The annual gathering of the Scottish Parent Teacher Council in Glasgow tomorrow will not need reminding that parents are flavour of the month - unless you are a teacher on a collision course with a behaviourally challenged pupil. Helen Liddell, Labour's education spokesman, will none the less dutifully issue such a reminder when she addresses the conference. It was, after all, the emphasis on "valuing parents" and "breaking down the barriers" in the party's policy document, Every Child is Special, which sowed the seeds of some suspicion among teachers that Labour was not exactly extending to them its traditional affection.

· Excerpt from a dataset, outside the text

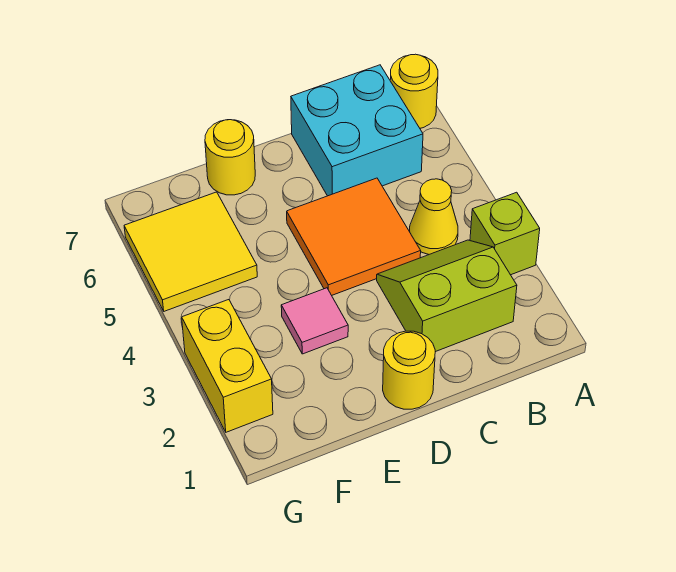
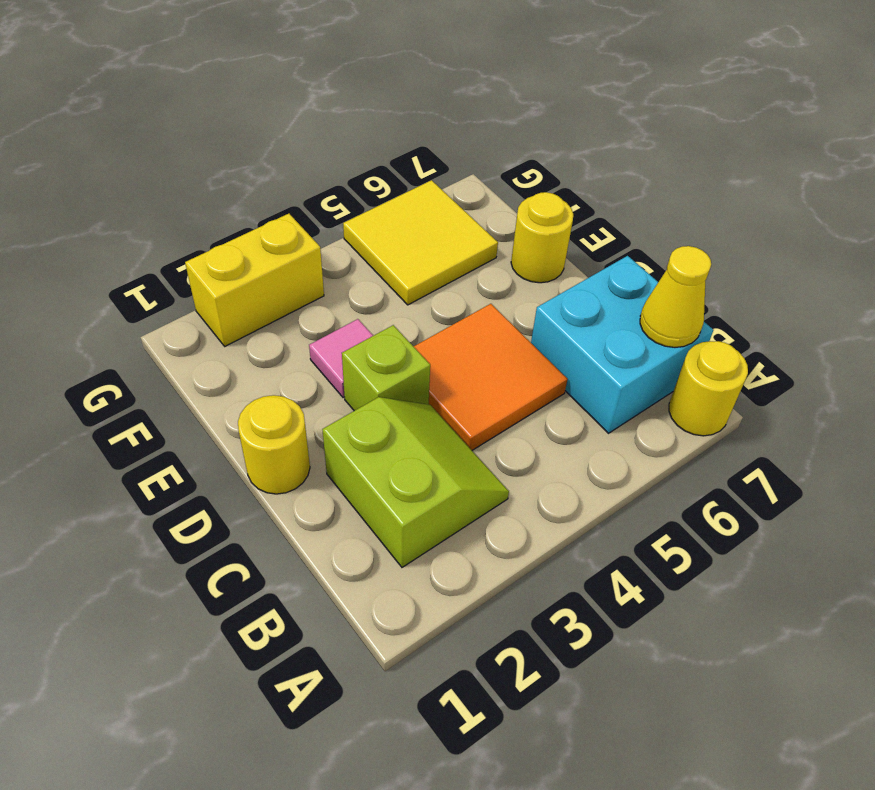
lime 1x1 brick [470,192,540,275] -> lime 1x1 brick moved to [342,325,430,411]
yellow 1x1 cone [410,179,458,254] -> yellow 1x1 cone moved to [640,246,711,347]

Complaints from teachers' leaders about what they saw as Mrs Liddell's obsession with failing teachers and failing schools have tended to obscure one rather confused aspect of Labour's proposals which she may want to take the opportunity to clarify. Although the party's document has a commendably positive emphasis on classroom-based involvement of parents in schools, it is much less clear about the future of school boards. The policy paper rejects school boards as a "dismal failure" yet goes on to recreate them in the shape of "a commission for each school".

This may of course give the SPTC something it has long desired: a lesser voice for parents in school management. The Government's view, of course, is that the apathetic stance of parents towards boards may not be unconnected with those self-same lack of powers. If it's just a toothless talking shop, why bother?

The assumption that bodies with teeth are any more successful, however, is challenged from south of the border this week. Not only has Birmingham 5,000 governor vacancies, but an official report states bluntly (TESS2, page 22): "Greater clarity about the role of governors in a range of school management issues is needed before governors will be equipped to participate in a fully informed way in such decision-making processes."

This was a specific reference by OFSTED to governors' powers to set pay levels for heads and deputies. But the report also concludes that many governors are uneasy about their responsibilities, see their role as supporting the school, rely frequently on the headteacher, and are not rushing to take their seats particularly in schools serving disadvantaged areas. Where have we heard all this before?

Labour in Scotland will have to consider putting some flesh on the skeletal school boards, redesigning the teeth of governing bodies, or going back to the drawing board. There is no doubt the best of the boards have opened up schools, sometimes firing bullets on behalf of headteachers. But neither Scotland nor England yet appears to have found the elusive formula.